Healthy Oat Banana Mango Muffins (Toddler-Friendly & Gluten-Free)

Wholesome Oat Banana Mango Muffins (Gluten-Free + Toddler-Approved)

Looking for a snack that’s nourishing, naturally sweet, and toddler-approved? These Oat Banana Mango Muffins are a go-to in our house. Made with wholesome ingredients like almond flour, ground oats, flax, chia, and juicy mango chunks, they’re gluten-free, dairy-optional, and free from refined sugar (unless you’d like a touch of maple syrup).

Perfect for baby-led weaning, busy mornings, or a grab-and-go snack, they’re soft, filling, and freeze beautifully for meal prep wins.

I asked on our Instragram @robynleprix and it was a big YES, so here is the recipe if you want to try it!


Ingredients:

  • 2 ripe bananas, mashed

  • 2 eggs (or flax eggs*)

  • 1/4 cup melted coconut oil or neutral oil

  • 1/4 cup maple syrup or honey (optional — skip for under age 1)

  • 1/2 cup unsweetened applesauce or Greek yogurt

  • 1 tsp vanilla extract

  • 1/2 tsp cinnamon

  • 1/2 tsp baking soda

  • 1 tsp baking powder

  • Pinch of salt

  • 1 cup almond flour

  • 1/2 cup ground oats or oat flour

  • 1 tbsp chia seeds

  • 1 tbsp ground flax

  • 1/2–3/4 cup diced frozen mango (chopped into small pieces)

Optional Add-ins:

  • Shredded coconut

  • Hemp hearts sprinkled on top before baking


Instructions:

  1. Preheat your oven to 350°F (175°C) and grease or line a muffin tin.

  2. In a large bowl, mash the bananas. Add eggs, oil, sweetener (if using), applesauce or yogurt, and vanilla. Mix well.

  3. Stir in cinnamon, baking soda, baking powder, and salt.

  4. Add almond flour, oat flour, chia seeds, and flax. Gently fold in the mango pieces.

  5. Spoon batter evenly into the muffin tins.

  6. Bake for 20–25 minutes or until golden and a toothpick comes out clean.

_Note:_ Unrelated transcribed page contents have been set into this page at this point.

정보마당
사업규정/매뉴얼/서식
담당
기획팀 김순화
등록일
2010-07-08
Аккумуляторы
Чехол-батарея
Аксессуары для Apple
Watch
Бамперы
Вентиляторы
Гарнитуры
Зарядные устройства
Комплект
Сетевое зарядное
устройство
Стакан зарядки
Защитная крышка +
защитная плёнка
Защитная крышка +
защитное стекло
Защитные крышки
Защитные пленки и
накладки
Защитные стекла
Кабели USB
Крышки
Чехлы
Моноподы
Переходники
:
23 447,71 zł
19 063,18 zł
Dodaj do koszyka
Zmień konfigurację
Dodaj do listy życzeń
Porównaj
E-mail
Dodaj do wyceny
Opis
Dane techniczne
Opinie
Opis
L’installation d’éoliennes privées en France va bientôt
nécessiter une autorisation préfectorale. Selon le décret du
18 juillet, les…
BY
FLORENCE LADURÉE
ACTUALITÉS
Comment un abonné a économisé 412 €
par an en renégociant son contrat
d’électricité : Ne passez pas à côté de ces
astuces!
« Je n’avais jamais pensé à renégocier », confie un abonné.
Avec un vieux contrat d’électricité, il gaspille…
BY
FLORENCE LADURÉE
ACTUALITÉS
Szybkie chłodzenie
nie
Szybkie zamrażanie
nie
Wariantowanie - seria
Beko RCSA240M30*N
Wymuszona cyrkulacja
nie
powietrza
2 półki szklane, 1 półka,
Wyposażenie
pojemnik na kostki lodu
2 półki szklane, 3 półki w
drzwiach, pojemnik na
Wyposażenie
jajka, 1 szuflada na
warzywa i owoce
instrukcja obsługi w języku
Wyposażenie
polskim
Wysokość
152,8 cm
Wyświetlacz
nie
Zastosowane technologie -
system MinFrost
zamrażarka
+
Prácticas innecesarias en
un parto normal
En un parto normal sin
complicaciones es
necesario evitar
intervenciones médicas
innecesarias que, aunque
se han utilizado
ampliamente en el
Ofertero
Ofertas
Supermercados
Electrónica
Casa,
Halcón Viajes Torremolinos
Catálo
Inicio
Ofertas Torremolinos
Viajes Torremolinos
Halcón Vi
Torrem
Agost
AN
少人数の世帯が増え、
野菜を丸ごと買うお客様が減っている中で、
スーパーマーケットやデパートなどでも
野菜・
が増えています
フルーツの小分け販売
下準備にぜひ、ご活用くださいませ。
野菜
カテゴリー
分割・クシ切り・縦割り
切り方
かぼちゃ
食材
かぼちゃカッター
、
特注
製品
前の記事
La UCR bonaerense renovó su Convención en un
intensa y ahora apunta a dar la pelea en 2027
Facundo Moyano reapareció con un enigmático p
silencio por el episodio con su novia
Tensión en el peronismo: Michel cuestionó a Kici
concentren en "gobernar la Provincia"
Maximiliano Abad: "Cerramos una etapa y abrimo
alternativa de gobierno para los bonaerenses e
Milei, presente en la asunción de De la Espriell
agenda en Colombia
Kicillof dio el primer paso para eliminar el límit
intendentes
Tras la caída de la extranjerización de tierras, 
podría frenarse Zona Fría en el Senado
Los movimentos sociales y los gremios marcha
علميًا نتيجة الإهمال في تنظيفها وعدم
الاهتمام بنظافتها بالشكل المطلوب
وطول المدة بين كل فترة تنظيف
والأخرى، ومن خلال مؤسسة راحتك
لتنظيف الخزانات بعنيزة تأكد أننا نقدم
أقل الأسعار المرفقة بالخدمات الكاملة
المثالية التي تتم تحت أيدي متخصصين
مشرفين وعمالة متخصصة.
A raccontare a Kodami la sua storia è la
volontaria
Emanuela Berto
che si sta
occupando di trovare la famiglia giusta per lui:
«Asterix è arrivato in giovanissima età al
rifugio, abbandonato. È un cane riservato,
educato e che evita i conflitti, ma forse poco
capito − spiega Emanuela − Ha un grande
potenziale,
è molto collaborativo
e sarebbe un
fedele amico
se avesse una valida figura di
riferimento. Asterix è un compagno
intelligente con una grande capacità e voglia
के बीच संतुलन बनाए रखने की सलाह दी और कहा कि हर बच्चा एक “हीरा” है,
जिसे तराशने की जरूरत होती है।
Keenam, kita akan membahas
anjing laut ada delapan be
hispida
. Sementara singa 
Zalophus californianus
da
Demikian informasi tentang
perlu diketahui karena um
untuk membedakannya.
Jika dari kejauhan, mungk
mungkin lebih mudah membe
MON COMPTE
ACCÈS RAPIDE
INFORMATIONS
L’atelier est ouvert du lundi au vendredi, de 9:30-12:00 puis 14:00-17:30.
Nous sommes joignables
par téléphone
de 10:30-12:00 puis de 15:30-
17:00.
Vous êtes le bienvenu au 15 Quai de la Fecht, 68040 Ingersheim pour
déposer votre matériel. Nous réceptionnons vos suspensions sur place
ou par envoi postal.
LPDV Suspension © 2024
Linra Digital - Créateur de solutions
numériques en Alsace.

  7. Let cool completely before serving or freezing.


Tips for Busy Parents:

  • These muffins freeze beautifully — store in an airtight container and pull out as needed.

  • Want them egg-free? Use 2 flax eggs (2 tbsp ground flax + 6 tbsp water, let sit 5 minutes).

  • Great for school snacks, especially if you skip the nuts and sub sunflower seed flour.